TEXTAUSZUG:
###

Wahlrechtsreform: Debatte zu Gesetzentwürfen von SPD und der LINKEN


Aufzeichnung der Debatte über Gesetzentwürfe zur Änderung des Bundeswahlgesetzes und Plenarprotokoll der 111. Sitzung des 17. Deutschen Bundestages vom 26. Mai 2011 (Dauer 1:43:04 h)

Knapp zwei Wochen vor dem Auslaufen der Dreijahresfrist, die das Bundes­verfassungsgericht dem Gesetzgeber am 3. Juli 2008 zur Beseitigung des negativen Stimm­gewichts im Bundeswahl­gesetz gesetzt hat, gibt es immer noch keinen Gesetz­entwurf der Koalitions­parteien. Auch von den vor Pfingsten angesetzten Gesprächen zwischen den Fraktions­chefs Volker Kauder (CDU/CSU) und Rainer Brüderle (FDP) wurde keine Einigung bekannt. So wurden bisher lediglich in der Bundestags­debatte am 26. Mai 2011 – in der eigentlich die Gesetz­entwürfe der SPD- bzw. der LINKEN beraten werden sollten – ein paar Überlegungen aus der koalitions­internen Diskussion öffentlich angedeutet.

Gesetzentwürfe der Oppositionsparteien

Nach der Bundestagsfraktion der Grünen, deren Entwurf bereits im März in der ersten Lesung war, haben auch die beiden anderen Oppositions­fraktionen jeweils eigene Gesetzentwürfe vorgelegt, die Ende Mai beraten wurden. Die SPD (BT-Drs. 17/5895) schlägt vor, für Überhangmandate Ausgleichsmandate zu verteilen. Da diese den Bundestag erheblich aufblähen können, soll im Gegenzug „nach den Erfahrungen mit der nächsten Bundestagwahl“ die Zahl der Wahlkreise reduziert werden. Der Vorschlag kann in der vorliegenden Form zwar Verzerrungen durch Überhangmandate verhindern, aber negatives Stimmgewicht nicht vollständig beseitigen (im Gesetzentwurf „seltene und unvermeidliche Ausnahmefälle“), was seitens der Koalition heftig kritisiert wurde.

###

VORLIEGENDE DATEN:
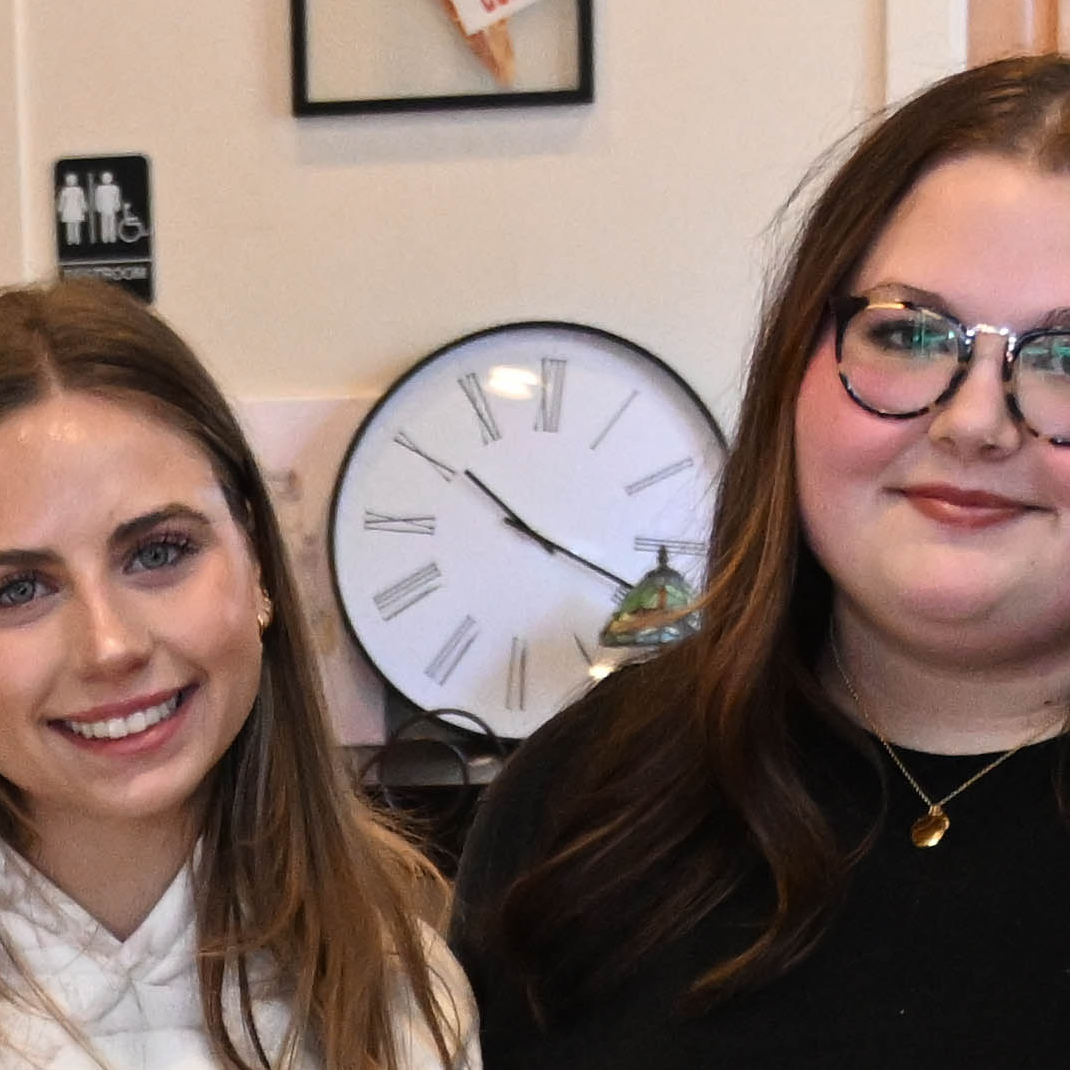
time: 10:17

###

AUFGABE A:
An welchem Tag hat das Bundesverfassungsgericht laut dem Text zur Wahlrechtsreform dem Gesetzgeber die Dreijahresfrist gesetzt?
AUFGABE B:
Setze den Text zur Wahlrechtsreform im Anschluss an seinen letzten Satz fort.
Die Daten sind hierfür ohne Belang.

ANTWORT A:
Am 3. Juli 2008.

ANTWORT B:
Die Fraktion DIE LINKE (BT-Drs. 17/5896) schlägt – neben weitergehenden Reformvorschlägen (bspw. Abschaffung der Sperrklausel, Erweiterung des aktiven/passiven Wahlrechts, Rechtsschutz vor der Wahl und Verbot von Wahlcomputern), für deren Darstellung hier aus thematischen Gründen kein Platz ist – zur Behandlung von Überhang­mandaten einen Mix aus dem Ansatz der Grünen und dem der SPD vor: Interne Überhang­mandate sollen intern verrechnet werden, für externe Überhang­mandate soll es Ausgleichs­mandate geben, was für jedes weitere Überhangmandat einer 6,5 %-Regional-/Klein­partei (wie etwa 2009 der CSU) zu rund 15 zusätzlichen Mandaten führen würde.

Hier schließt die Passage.